Clifford Feiock, video coordinator at Nash Finch Co., Minneapolis, has been looking for a good program with "hybrid" CD-ROM products. That is, CD-ROMs that will run on both Windows and Macintosh computers. "I see that as a great opportunity," he said. "There doesn't seem to be a lot of that out there, but hopefully some of the suppliers will put something together for us in the near future," he said.
Demand for hybrid CD-ROMs will build as customers become aware that they can get them at Nash Finch's stores, he said. "If we offer CD-ROMs in a hybrid format, we are going to appeal to a much broader market. We are limiting ourselves by just offering it in a Windows version, because there are a lot of Macintosh computers out there too," said Feiock.

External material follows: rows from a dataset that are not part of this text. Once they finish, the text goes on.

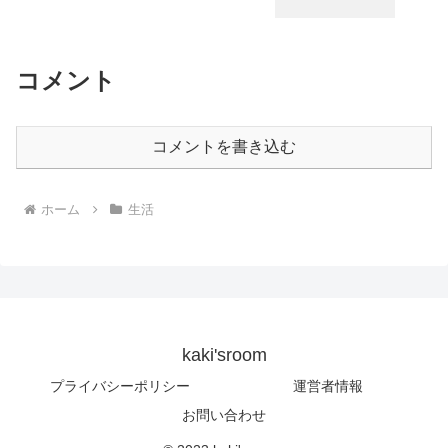
コメント
コメントを書き込む
ホーム
生活
kaki'sroom
プライバシーポリシー
運営者情報
お問い合わせ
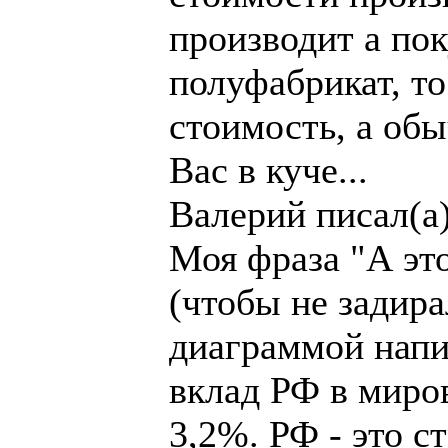
производит а по
полуфабрикат, т
стоимость, а обы
Вас в куче...
Валерий писал(а)
Моя фраза "А эт
(чтобы не задир
диаграммой напис
вклад РФ в миро
3,2%. РФ - это с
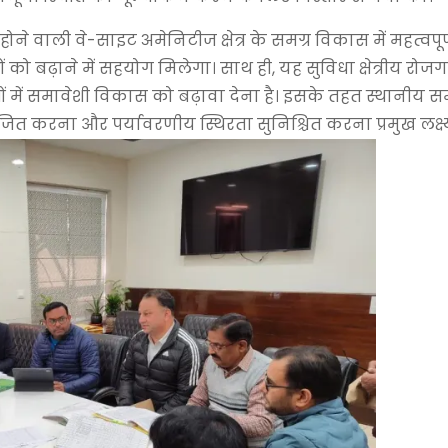
ोने वाली वे-साइट अमेनिटीज क्षेत्र के समग्र विकास में महत्वपू
 को बढ़ाने में सहयोग मिलेगा। साथ ही, यह सुविधा क्षेत्रीय रोजग
त्रों में समावेशी विकास को बढ़ावा देना है। इसके तहत स्थानीय सम
त करना और पर्यावरणीय स्थिरता सुनिश्चित करना प्रमुख लक्ष्य 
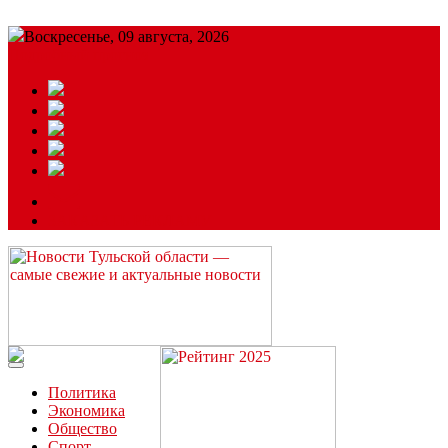
Воскресенье, 09 августа, 2026
Подробный прогноз
ЗАКАЗАТЬ РЕКЛАМУ
Читайте последние новости дня в Тульской области на сайте
“ЗаНовомосковск”
Политика
Экономика
Общество
Спорт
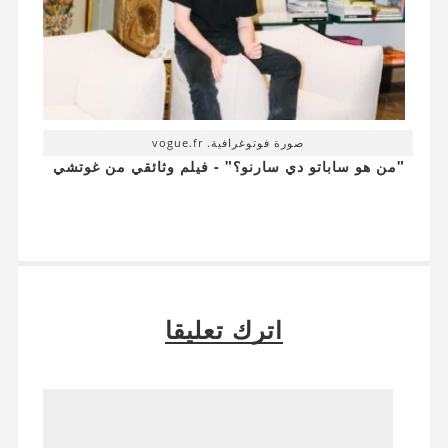
صورة فوتوغرافية. vogue.fr
"من هو ساباتو دي سارنو؟" - فيلم وثائقي من غوتشي
اترك تعليقا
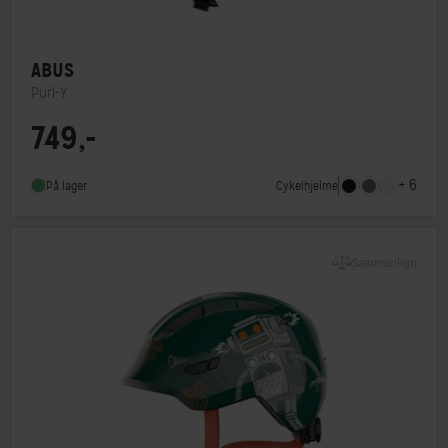
ABUS
Purl-Y
749,-
MIPS
Nej
Indbygget lygte
Nej
+ 6
Cykelhjelme
På lager
NTA-godkendt
Ja
Sammenlign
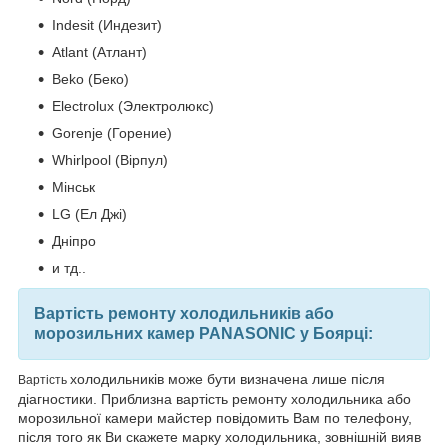
Indesit (Индезит)
Atlant (Атлант)
Beko (Беко)
Electrolux (Электролюкс)
Gorenje (Горение)
Whirlpool (Вірпул)
Мінськ
LG (Ел Джі)
Дніпро
и тд..
Вартість ремонту холодильників або
морозильних камер PANASONIC у Боярці:
холодильників може бути визначена лише після
Вартість
діагностики. Приблизна вартість ремонту холодильника або
морозильної камери майстер повідомить Вам по телефону,
після того як Ви скажете марку холодильника, зовнішній вияв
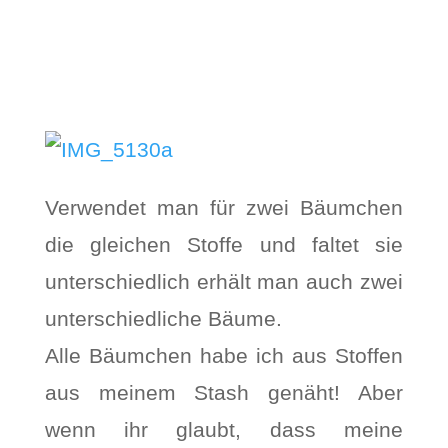
Verwendet man für zwei Bäumchen
die gleichen Stoffe und faltet sie
unterschiedlich erhält man auch zwei
unterschiedliche Bäume.
Alle Bäumchen habe ich aus Stoffen
aus meinem Stash genäht! Aber
wenn ihr glaubt, dass meine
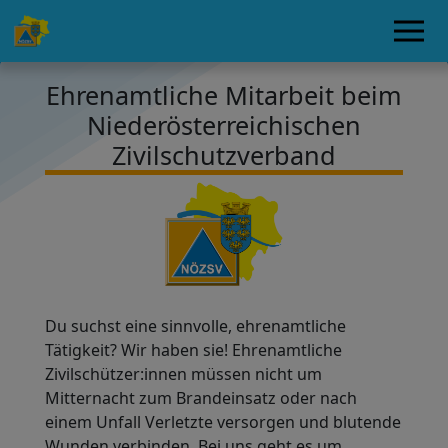
Ehrenamtliche Mitarbeit beim
Niederösterreichischen
Zivilschutzverband
Du suchst eine sinnvolle, ehrenamtliche
Tätigkeit? Wir haben sie! Ehrenamtliche
Zivilschützer:innen müssen nicht um
Mitternacht zum Brandeinsatz oder nach
einem Unfall Verletzte versorgen und blutende
Wunden verbinden. Bei uns geht es um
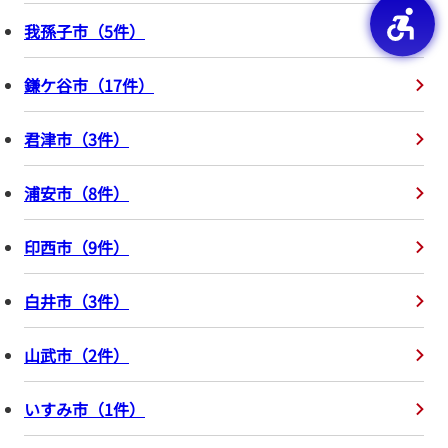
我孫子市
（
5
件
）
鎌ケ谷市
（
17
件
）
君津市
（
3
件
）
浦安市
（
8
件
）
印西市
（
9
件
）
白井市
（
3
件
）
山武市
（
2
件
）
いすみ市
（
1
件
）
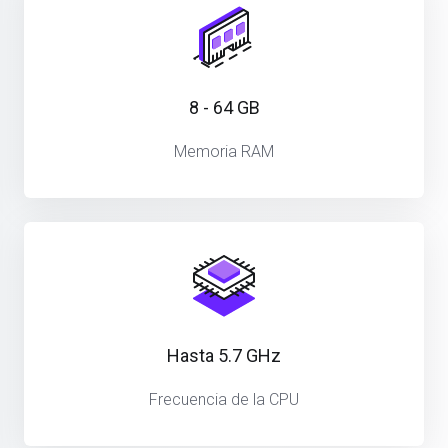
8 - 64 GB
Memoria RAM
Hasta 5.7 GHz
Frecuencia de la CPU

Feiock sees the potential in supermarkets mainly in budget and closeout lines presented for sell-through.
"I've tried a few tests of budget CD-ROM sales, trying to find where a computer-oriented market is," said Randy Weddington, video specialist for Harps Food Stores, Springdale, Ark. "So far I haven't found it promising enough to get into CD-ROM rentals. It's something I still hope to get into later this year." Harps tested the CD-ROM in its most upscale stores on the assumption that customers there would be more likely to want CD-ROMs, "but it didn't work," said Weddington.
"CD-ROM is still clicking away and it is still a very viable business," said David Balfour, multimedia marketing manager for Ingram Entertainment, La Vergne, Tenn. "But it's still a niche business, because you only have a limited amount of vendors who will allow their products to be rented. But the retailers that have been in the CD-ROM business have been successful with it, and they continue to be in the business," he said.
Budget-priced lines offered for sale in supermarkets have done well, Balfour said. These are mostly products for Windows computers, he said. Hybrid budget CD-ROMs, like the ones Feiock is looking for, are hard to come by, although there are some available in the children's and family categories, he said.
"The budget CD-ROM is a mass- market item, not unsimilar to magazines and greeting cards. So you don't necessarily have to merchandise budget CD-ROMs with your games or even with your videos," said Balfour.
The coming upgrade to DVD-ROMs -- 5-inch discs for computers using the new digital video disk technology -- is not hindering interest in CD-ROMs at this time, he said. "If anything, it is a complement. I don't think we are anywhere near obsolescence of CD-ROM."
DVD-ROM products at first will mostly be CD-ROM "port-overs," he said. "If a CD-ROM game were on seven CD-ROM discs, it could fit on one DVD-ROM disc. DVD-ROM will just give consumers another reason to use their computers, and both platforms will benefit from that," Balfour said.